**Task to carry out:**
Pull out each line of the listing that contains the word "statuts". Case counts.

**Records for this task:**
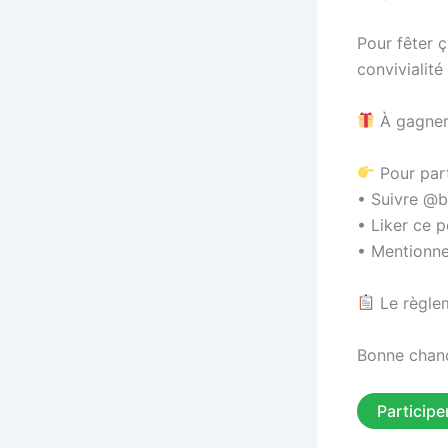
Pour fêter ç
convivialité
À gagner 
Pour part
• Suivre @b
• Liker ce p
• Mentionne
Le règlem
Bonne chan
Participe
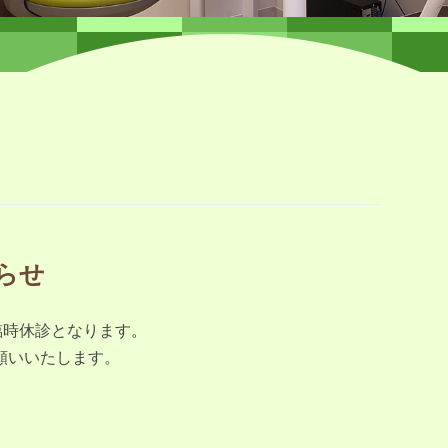
知らせ
臨時休診となります。
願いいたします。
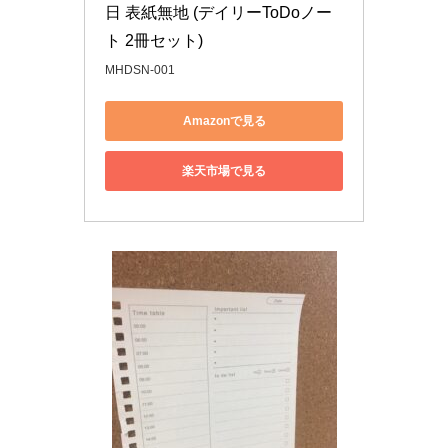
日 表紙無地 (デイリーToDoノー
ト 2冊セット)
MHDSN-001
Amazonで見る
楽天市場で見る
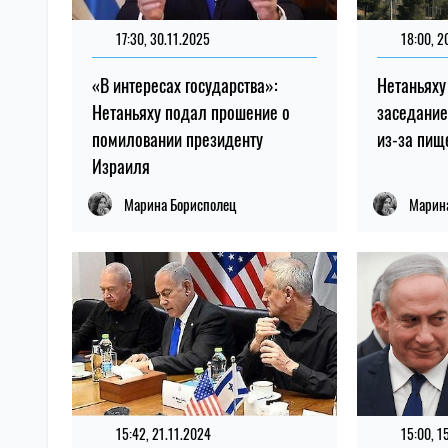
17:30, 30.11.2025
18:00, 2
«В интересах государства»:
Нетаньяху
Нетаньяху подал прошение о
заседание
помиловании президенту
из-за пищ
Израиля
Марина Борисполец
Марин
15:42, 21.11.2024
15:00, 1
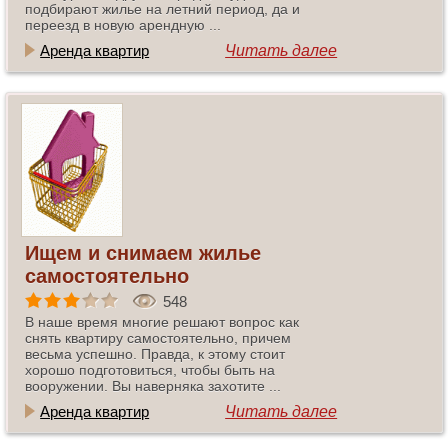
подбирают жилье на летний период, да и
переезд в новую арендную ...
Аренда квартир
Читать далее
Ищем и снимаем жилье
самостоятельно
548
В наше время многие решают вопрос как
снять квартиру самостоятельно, причем
весьма успешно. Правда, к этому стоит
хорошо подготовиться, чтобы быть на
вооружении. Вы наверняка захотите ...
Аренда квартир
Читать далее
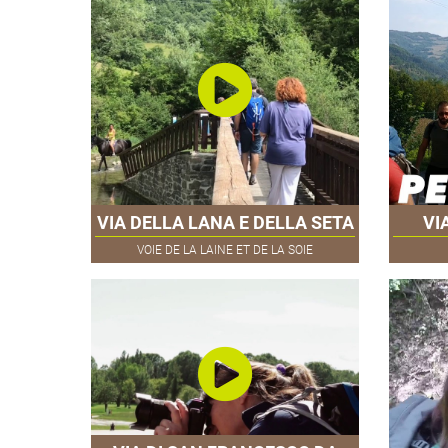
VIA DELLA LANA E DELLA SETA
VI
VOIE DE LA LAINE ET DE LA SOIE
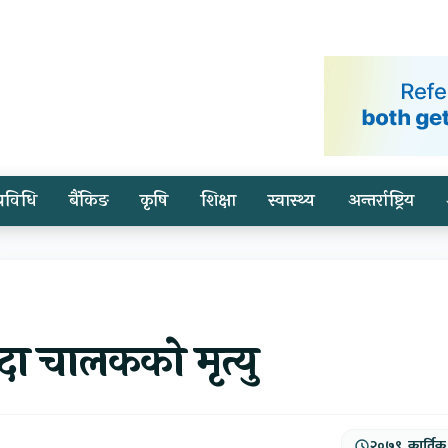
प्रविधि
बैंकिङ
कृषि
शिक्षा
स्वास्थ्य
अन्तर्राष्ट्रिय
ँदा चालकको मृत्यु
२०७९, कार्तिक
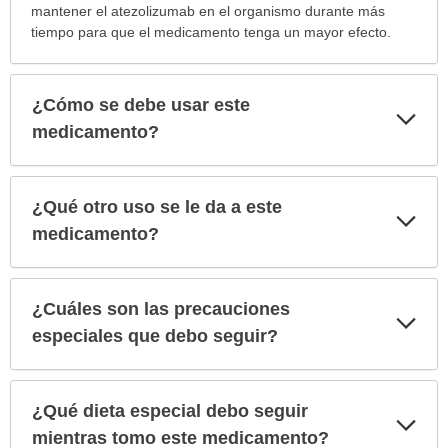
mantener el atezolizumab en el organismo durante más
tiempo para que el medicamento tenga un mayor efecto.
¿Cómo se debe usar este
Exp
sec
medicamento?
¿Qué otro uso se le da a este
Exp
sec
medicamento?
¿Cuáles son las precauciones
Exp
sec
especiales que debo seguir?
¿Qué dieta especial debo seguir
Exp
sec
mientras tomo este medicamento?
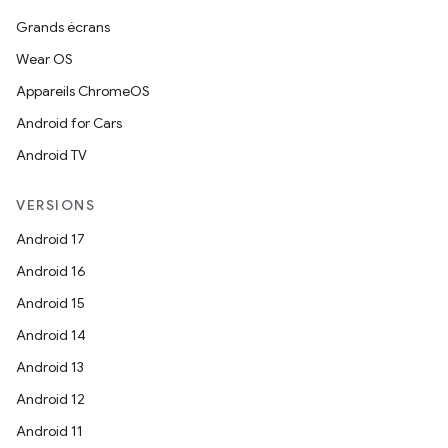
Grands écrans
Wear OS
Appareils ChromeOS
Android for Cars
Android TV
VERSIONS
Android 17
Android 16
Android 15
Android 14
Android 13
Android 12
Android 11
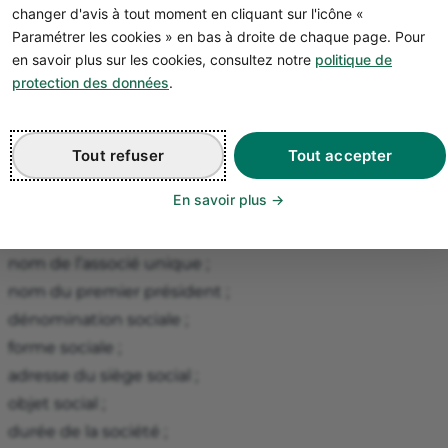
ertaines mentions légales restent obligatoires.
changer d'avis à tout moment en cliquant sur l'icône «
Paramétrer les cookies » en bas à droite de chaque page. Pour
Pour
rédiger vos statuts
, vous avez plusieurs possibilités :
en savoir plus sur les cookies, consultez notre
politique de
Rédiger les statuts
vous-même
en vous appuyant sur 
protection des données
.
nombreux modèles gratuits ou payants existent en ligne
a qualité…
Vous faire accompagner
par un professionnel comme u
Tout refuser
Tout accepter
comptable. Cette solution est plus sécurisante mais elle
En savoir plus
eparle un peu plus bas !
En dépit d’une grande liberté, les statuts de la SASU co
nom de l’associé unique ;
nom du premier président ;
dénomination sociale ;
forme sociale ;
adresse du siège social ;
objet social ;
durée de la société ;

**Written reply:**
rédiger vos statuts
Rédiger les statuts
En dépit d’une grande liberté, les statuts de la SASU co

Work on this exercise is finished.